• YOUR ASSIGNMENT:
Could you repeat all of the entries exactly, leaving out any pictures?

*** Opening LISTED ENTRIES ***

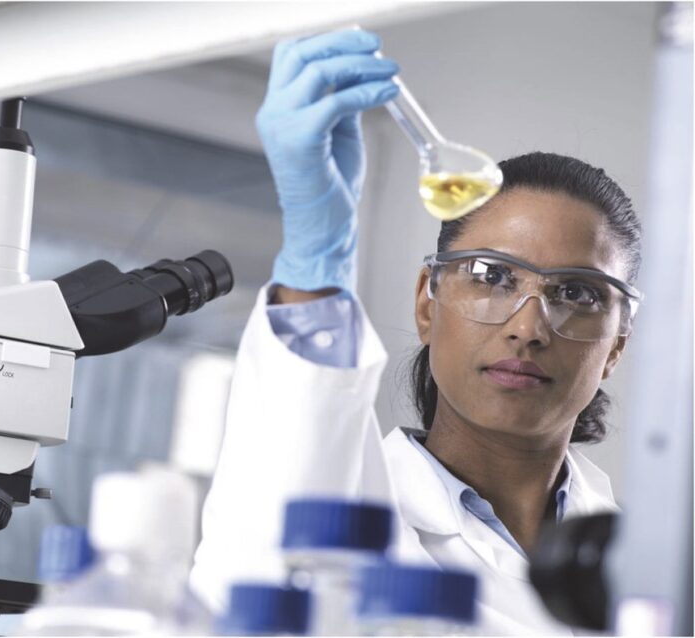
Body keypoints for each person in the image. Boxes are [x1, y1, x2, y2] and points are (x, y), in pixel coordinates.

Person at [190, 30, 642, 634]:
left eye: (578, 293)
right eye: (492, 276)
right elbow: (247, 599)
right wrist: (314, 262)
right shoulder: (341, 506)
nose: (529, 327)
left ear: (616, 345)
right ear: (427, 305)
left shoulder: (649, 566)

*** Closing LISTED ENTRIES ***

• RESULT OF THE EXERCISE:
Body keypoints for each person in the image. Boxes are [x1, y1, x2, y2] and points are (x, y), in pixel coordinates.

Person at [190, 30, 642, 634]:
left eye: (578, 293)
right eye: (492, 276)
right elbow: (247, 599)
right wrist: (314, 262)
right shoulder: (341, 506)
nose: (529, 327)
left ear: (616, 345)
right ear: (427, 305)
left shoulder: (649, 566)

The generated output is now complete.